D’ailleurs, ils n’ont pas manqué de citer « la « Déclaration d’Alger pour un Partenariat renouvelé entre la France et l’Algérie » du 27 août 2022 qui annonce la création d’une commission conjointe d’historiens français et algériens chargée de travailler notamment sur la question des restes mortuaires des résistants algériens ».
« Ces crânes ne sont en effet que la manifestation d’une pratique relevant de la profanation de cadavre et de la barbarie pure et simple, abrités par des arguments pseudo‑scientifiques d’un autre temps, dont le seul but était d’assurer la destruction et l’humiliation totale d’un adversaire vaincu », ont-ils dénoncé pour appuyer leur cause.
En outre, ils n’ont pas manqué de remettre en question la détention de ces restes mortuaires et leur exhibition comme des pièces culturelles qui témoignent d’une pratique ignoble. Rajoutant qu’il est important « de rétablir la dignité des personnes dont la dépouille a fait l’objet de dégradation », et ce, « sans délai ou exigence procédurale relevant d’une manœuvre dilatoire aussi grossière qu’indécente ».

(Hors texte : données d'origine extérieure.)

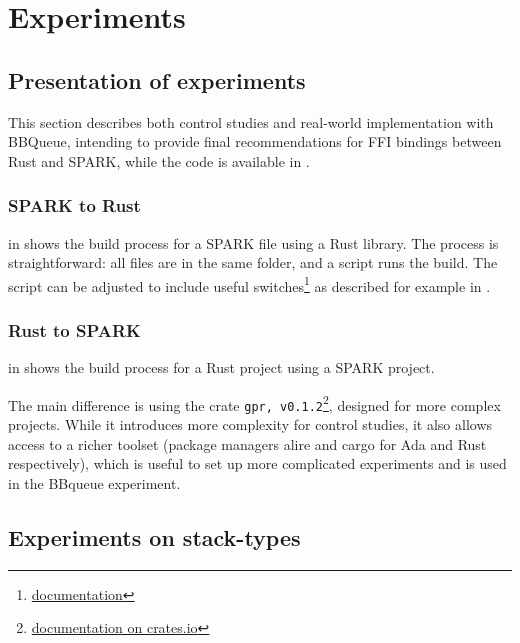 \documentclass[nomenclature, english, bibtex]{kththesis}
\begin{document}
\cleardoublepage
\chapter{Experiments}
\label{ch:whatYouDid}

\section{Presentation of experiments}


This section describes both control studies and real-world implementation with BBQueue, intending to provide final recommendations for FFI bindings between Rust and SPARK, while the code is available in . 





\subsection{SPARK to Rust}

 in 
shows the build process for a SPARK file using a Rust library. The process is straightforward: all files are in the same folder, and a script runs the build. The script can be adjusted to include useful switches\footnote{\href{https://docs.adacore.com/gnat_ugn-docs/html/gnat_ugn/gnat_ugn/building_executable_programs_with_gnat.html}{documentation}} as described for example in . 

\subsection{Rust to SPARK}

 in  shows the build process for a Rust project using a SPARK project. 

The main difference is using the crate \texttt{gpr, v0.1.2}\footnote{\href{https://crates.io/crates/gpr}{documentation on crates.io}}, designed for more complex projects\cite{kliemann_adding_2022}. While it introduces more complexity for control studies, it also allows access to a richer toolset (package managers alire and cargo for Ada and Rust respectively), which is useful to set up more complicated experiments and is used in the BBqueue experiment.  

\section{Experiments on stack-types}
\end{document}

Que prévoient les articles de la loi proposée ?
Estimant que « le retour définitif de ces crânes sur leur terre d’origine présentera le mérite d’offrir une sépulture décente à ces personnes », les députés signataires ont affirmé que « la restitution totale se justifie donc au regard du principe de dignité humaine, de l’éthique et s’inscrirait dans un processus de reconnaissance par la France de pratiques regrettables vis-à-vis de ses anciennes colonies, dans une démarche d’apaisement ».
En outre, il convient de noter que ladite loi compte trois (3) articles. « À compter de la date d’entrée en vigueur de la présente loi et par dérogation au principe d’inaliénabilité des collections publiques françaises inscrit à l’article L. 451‑5 du code du patrimoine, les treize crânes algériens conservés dans les collections nationales placées sous la garde du musée du Muséum national d’histoire naturelle – Musée de l’homme, cessent de faire partie de ces collections », stipule le premier article de la loi proposée.
Dans un second lieu, le deuxième article de la loi affirme que « l’autorité administrative dispose, à compter de la même date, d’un délai d’un mois au plus pour remettre ces œuvres à la République algérienne démocratique et populaire ».
Enfin, le dernier article proposé admet le fait que « la restitution définitive à l’Algérie des vingt-quatre crânes ayant fait l’objet d’un dépôt à la République algérienne démocratique et populaire en juillet 2020 ».
Il convient de noter que le communiqué officiel de l’Assemblée nationale français a indiqué que cette proposition de loi est « renvoyée à la commission des affaires culturelles et de l’éducation, à défaut de constitution d’une commission spéciale dans les délais prévus par les articles 30 et 31 du Règlement ».